### AIM OF THE EXERCISE
Drop every picture, then transcribe the remaining data exactly.

### AVAILABLE DATA
####################
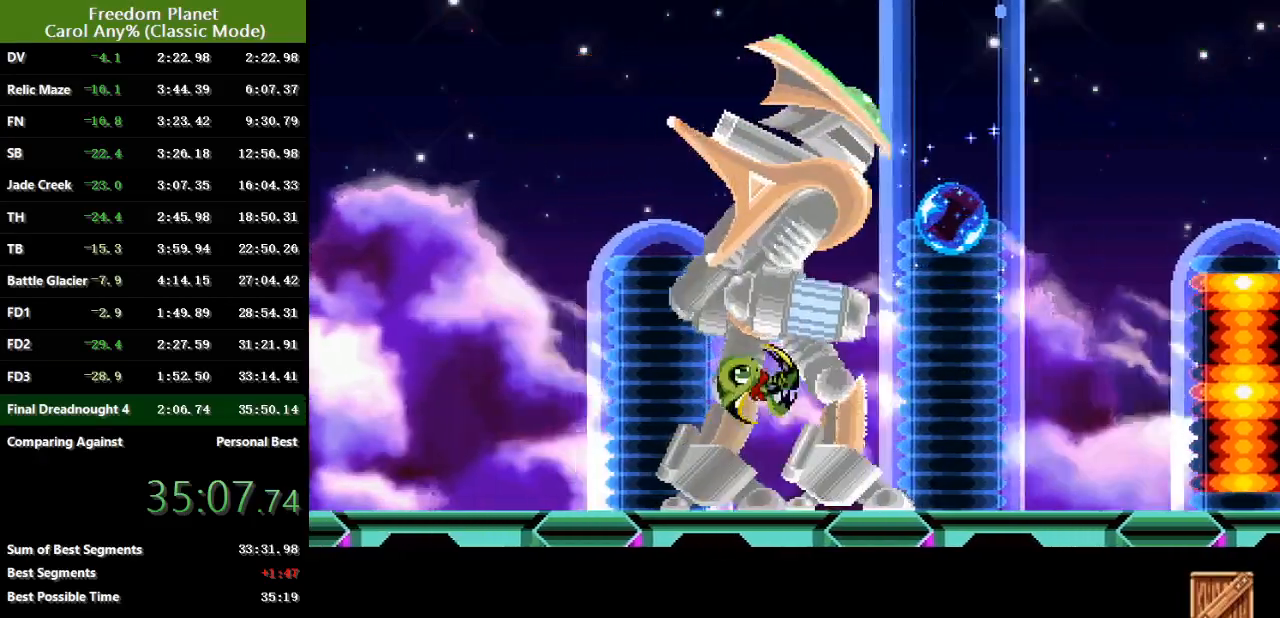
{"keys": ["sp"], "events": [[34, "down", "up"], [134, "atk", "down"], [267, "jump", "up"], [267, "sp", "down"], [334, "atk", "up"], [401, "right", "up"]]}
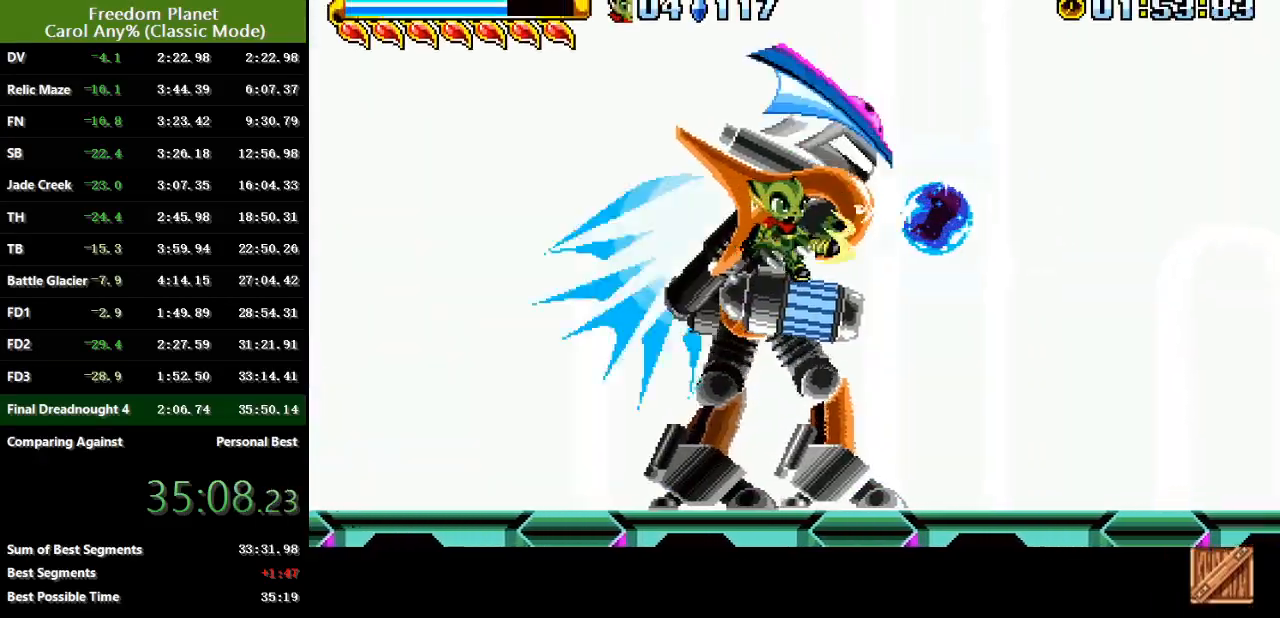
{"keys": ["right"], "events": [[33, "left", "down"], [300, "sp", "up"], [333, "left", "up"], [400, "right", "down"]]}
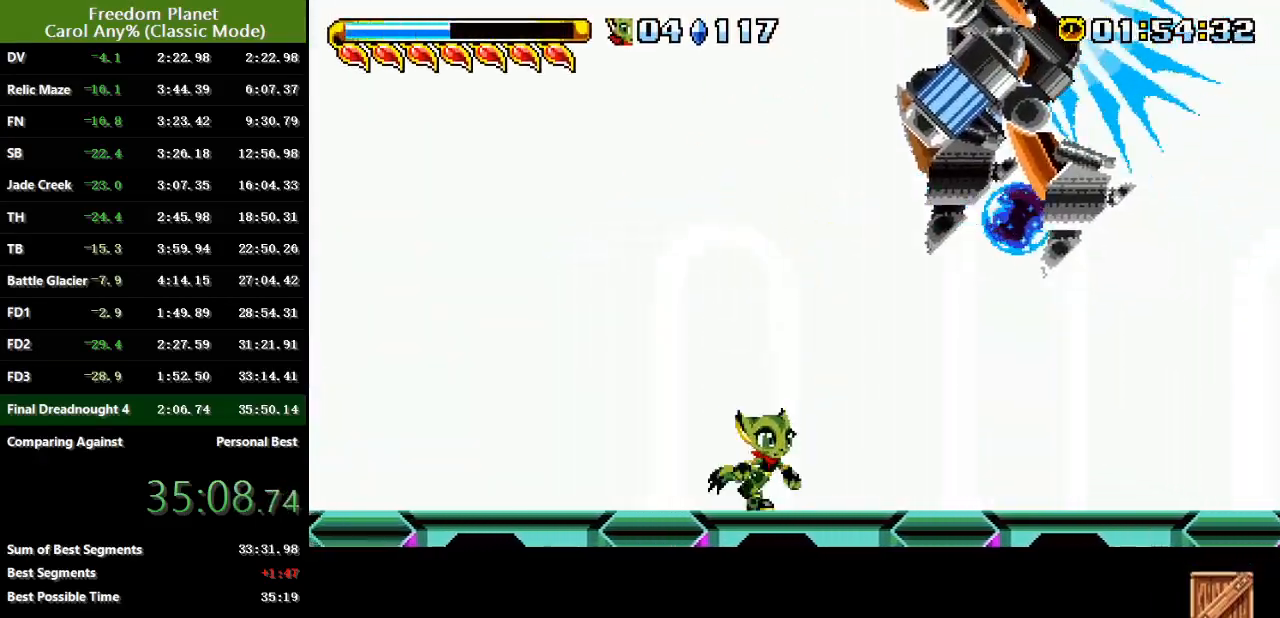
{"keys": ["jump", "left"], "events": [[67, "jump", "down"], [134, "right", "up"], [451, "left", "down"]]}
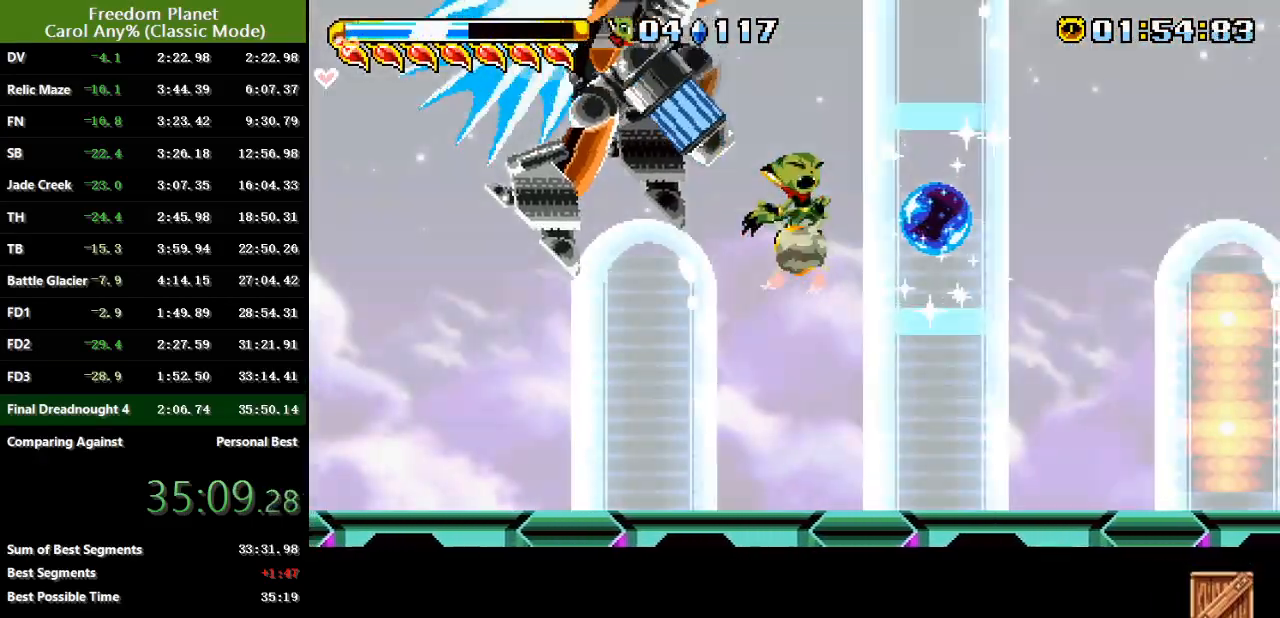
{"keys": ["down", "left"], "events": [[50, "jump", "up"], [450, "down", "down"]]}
####################
### EXERCISE ANSWER
{"keys": ["sp"], "events": [[34, "down", "up"], [134, "atk", "down"], [267, "jump", "up"], [267, "sp", "down"], [334, "atk", "up"], [401, "right", "up"]]}
{"keys": ["right"], "events": [[33, "left", "down"], [300, "sp", "up"], [333, "left", "up"], [400, "right", "down"]]}
{"keys": ["jump", "left"], "events": [[67, "jump", "down"], [134, "right", "up"], [451, "left", "down"]]}
{"keys": ["down", "left"], "events": [[50, "jump", "up"], [450, "down", "down"]]}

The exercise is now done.